The majority court assumes for itself this power to regulate and suspend attorneys by virtue of amendment 28 to the Arkansas Constitution, which was passed by the vote of the people in 1938 and which provides as follows:

The Supreme Court shall make rules regulating the practice of law and the professional conduct of attorneys at law.

Clearly, this court has the authority under amendment 28, directly or impliedly, to provide all necessary and reasonable means by which attorneys’ conduct may be regulated. Such authority does not, and should not, include the authority to appoint or establish a committee with authority that conflicts with existing powers already given by the constitution to other courts.

In the case of In re Dodrill, 260 Ark. 223, 538 S.W.2d 549 (1976), this court, quoting from Feldman v. State Board of Law Examiners, 438 F.2d 699 (8th Cir. 1971), stated the following:

The principle is firmly established that the judicial branch of government, acting through the courts, has exclusive *450jurisdiction to admit, control and disbar attorneys. (Emphasis added.)

The Arkansas Constitution provided that the circuit courts shall have jurisdiction in all civil and criminal cases the exclusive jurisdiction of which may not be vested by the constitution in some other court, see Ark. Const. art. 7, § 11, and our court repeatedly has held the proceedings involving the disbarment of an attorney are civil in nature. In Re: Dodrill, 260 Ark. 223, 538 S.W.2d 549 (1976); Weems v. Sup. Ct. Comm. on Prof. Conduct, 257 Ark. 673, 523 S.W.2d 900 (1975); Hurst v. Bar Rules Comm. of the State of Arkansas, 202 Ark. 1101, 155 S.W.2d 697 (1941). In Dodrill, the court held that, in a disbarment proceeding, the trial court [circuit court] had jurisdiction with the power and authority to impose the lesser penalty, i.e., to conditionally suspend the petitioner’s [attorney’s] license.

The majority would quibble that the supreme court committee would have authority to suspend an attorney’s license but must defer to the circuit (or chancery) court when disbarment proceedings are involved.1 Such a distinction runs a very fine line and has little in the way of rationale to support it. For example, no rule or authority exists that I can find which would prevent the committee from suspending an attorney indefinitely, that is, if the committee decided to impose such a sanction. However, even if the committee chose only to suspend an attorney for one or two years, the practical result is the same as a disbarment — the attorney cannot practice law. When comparing suspension and disbarment proceedings, it is also noteworthy that Ark. R. Prof. Conduct 16 treats attorneys who are disbarred or suspended in other states in the same manner when taking action against them in Arkansas.
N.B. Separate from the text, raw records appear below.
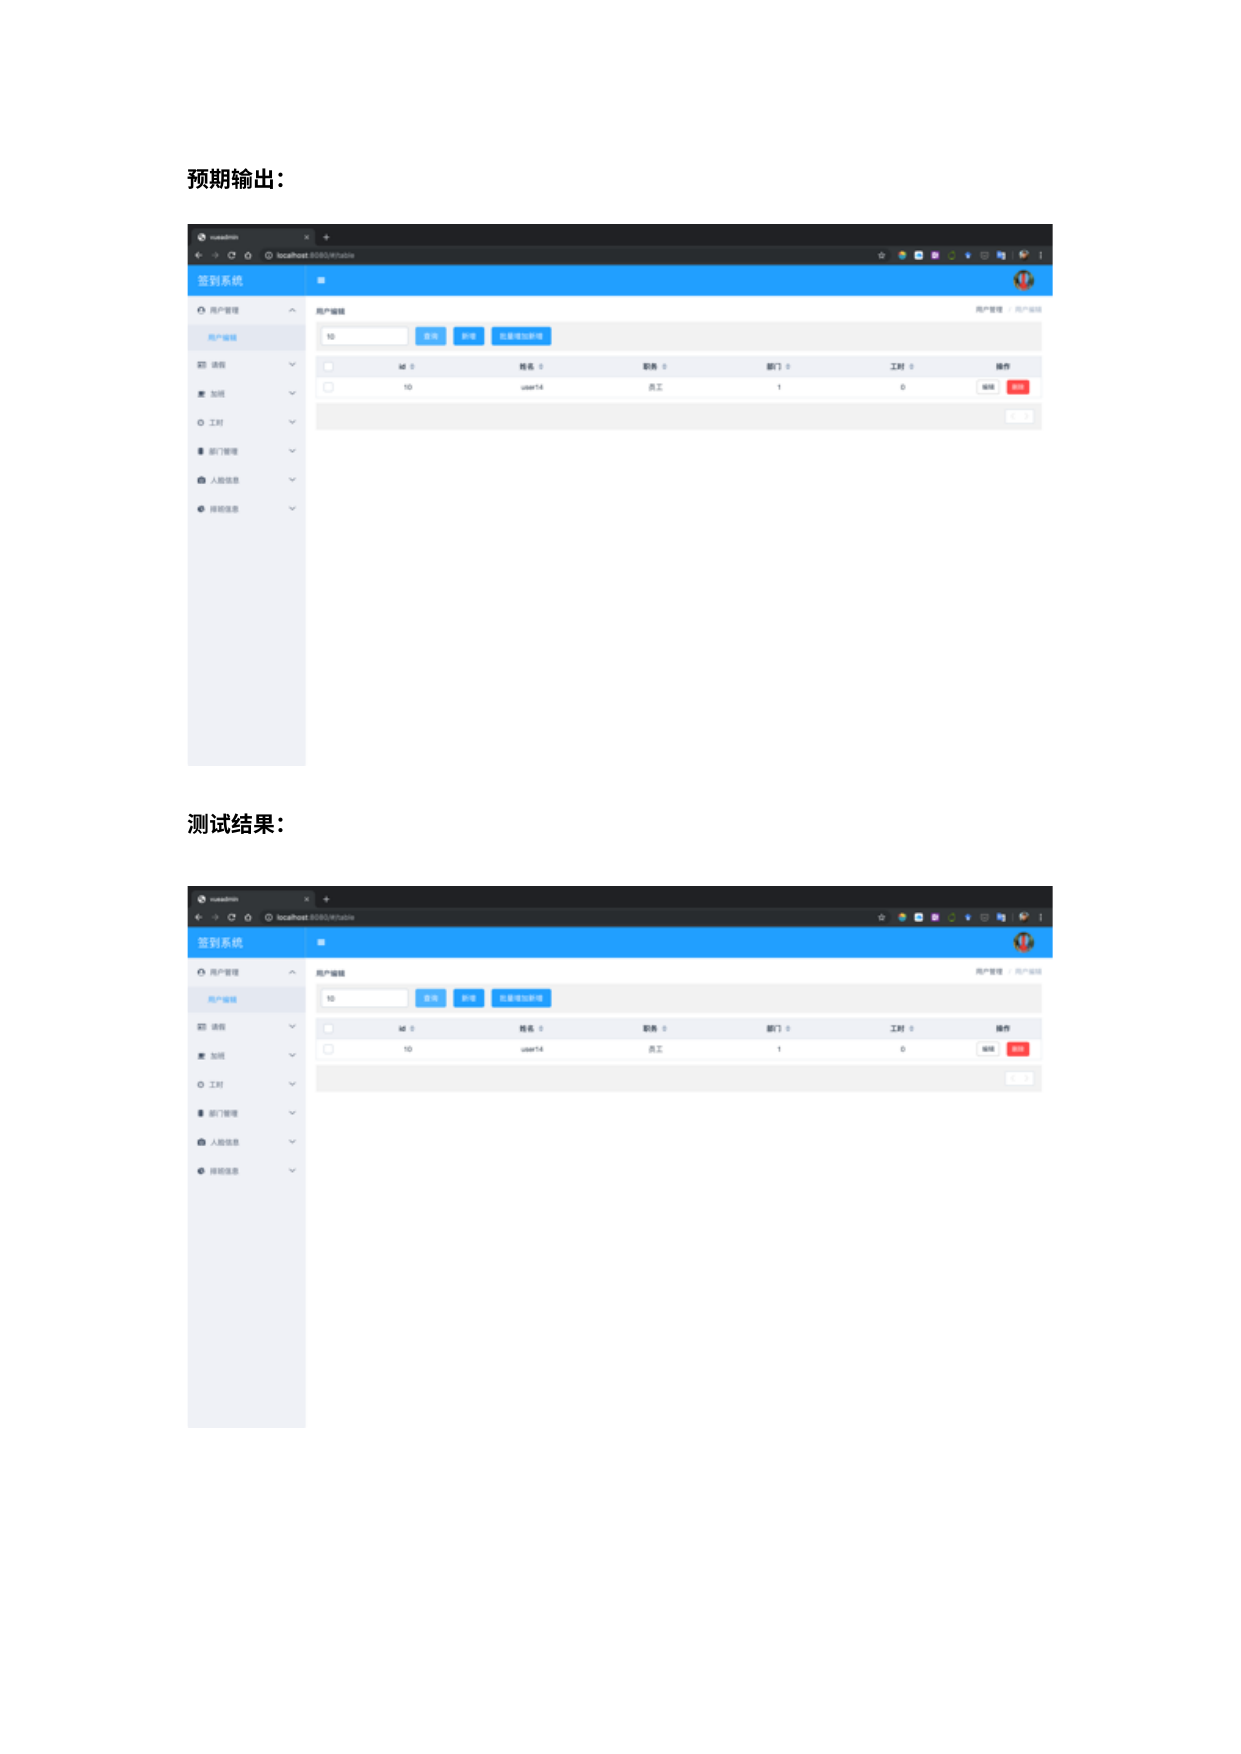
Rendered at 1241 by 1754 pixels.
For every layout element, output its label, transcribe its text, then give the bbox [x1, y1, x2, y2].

picture [187, 886, 1053, 1428]
subtitle 测试结果： [187, 806, 1053, 839]
picture [187, 224, 1053, 766]
subtitle 预期输出： [187, 162, 1053, 194]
In sum, amendment 28 contains no terms or language that endow this court with the power to appoint a committee to act in a judicial function so as to enforce the rules this court promulgates to regulate attorneys. Amendment 28 was passed in 1938, and no one even suggested this court had such power, at least until the court, by per curiam order dated March 11, 1985, adopted its *451present rules to regulate the conduct of attorneys. The reason for the nearly fifty-year delay between the passage of amendment 28 and the court’s 1985 per curiam order was, I submit, because our constitution’s mandates harmoniously provide for the supreme court to regulate the professional conduct of attorneys and for the circuit court to provide the mechanism for trying such matters. In construing and applying amendment 28 and the judicial article (particularly Ark. Const, art. 7, § 11) in this manner, an attorney is also availed the panoply of civil rules of procedure which are normally allowed in civil proceedings. Under the majority’s decision, such procedures are not available.

For the foregoing reasons, I would reverse the committee’s decision with directions for it to file this matter in circuit court.